*** Opening Data in this exercise ***

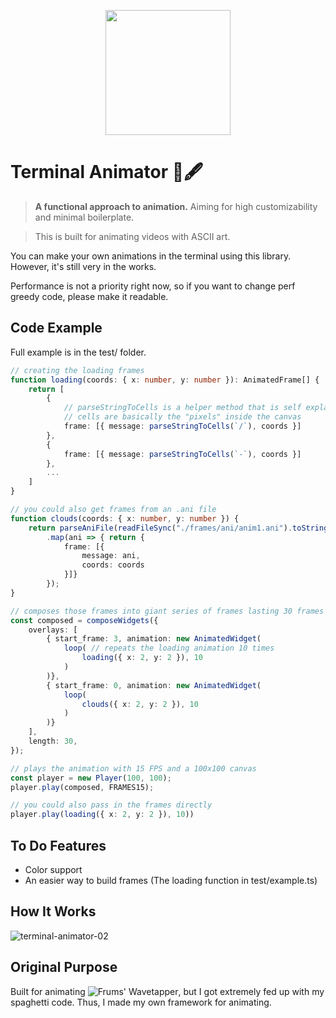 <p align="center">
    <img src="https://github.com/muyabells/terminal-animator-engine/assets/134768752/b14cae44-ac9c-43f0-9033-8f08c3f38819" width="200"/>
</p>

# Terminal Animator 📝🖋

> **A functional approach to animation.** Aiming for high customizability and minimal boilerplate.

> This is built for animating videos with ASCII art.

You can make your own animations in the terminal using this library. 
However, it's still very in the works. 

Performance is not a priority right now, so if you want to change perf greedy code, please make it readable.

## Code Example

Full example is in the test/ folder.
```ts
// creating the loading frames
function loading(coords: { x: number, y: number }): AnimatedFrame[] {
    return [
        { 
            // parseStringToCells is a helper method that is self explanatory
            // cells are basically the "pixels" inside the canvas
            frame: [{ message: parseStringToCells(`/`), coords }]
        },
        { 
            frame: [{ message: parseStringToCells(`-`), coords }]
        },
        ...
    ]
}

// you could also get frames from an .ani file
function clouds(coords: { x: number, y: number }) {
    return parseAniFile(readFileSync("./frames/ani/anim1.ani").toString())
        .map(ani => { return {
            frame: [{
                message: ani,
                coords: coords
            }]}
        });
}

// composes those frames into giant series of frames lasting 30 frames only
const composed = composeWidgets({
    overlays: [
        { start_frame: 3, animation: new AnimatedWidget(
            loop( // repeats the loading animation 10 times
                loading({ x: 2, y: 2 }), 10
            )
        )},
        { start_frame: 0, animation: new AnimatedWidget(
            loop(
                clouds({ x: 2, y: 2 }), 10
            )
        )}
    ],
    length: 30,
});

// plays the animation with 15 FPS and a 100x100 canvas
const player = new Player(100, 100);
player.play(composed, FRAMES15);

// you could also pass in the frames directly
player.play(loading({ x: 2, y: 2 }), 10))
```

## To Do Features
- Color support
- An easier way to build frames (The loading function in test/example.ts)

## How It Works
![terminal-animator-02](https://github.com/muyabells/terminal-animator-engine/assets/134768752/2e6605f5-b8d8-4afa-85f6-1a72bb5d1a4c)

## Original Purpose
Built for animating ![Frums' Wavetapper](https://www.youtube.com/watch?v=-lRPEny5jug), but I got extremely fed up with my spaghetti code. Thus, I made my own framework for animating.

*** Closing Data in this exercise ***

• [Aim of the exercise]
Sift through the entries and copy every line with "clouds".

• [Written answer]
function clouds(coords: { x: number, y: number }) {
                clouds({ x: 2, y: 2 }), 10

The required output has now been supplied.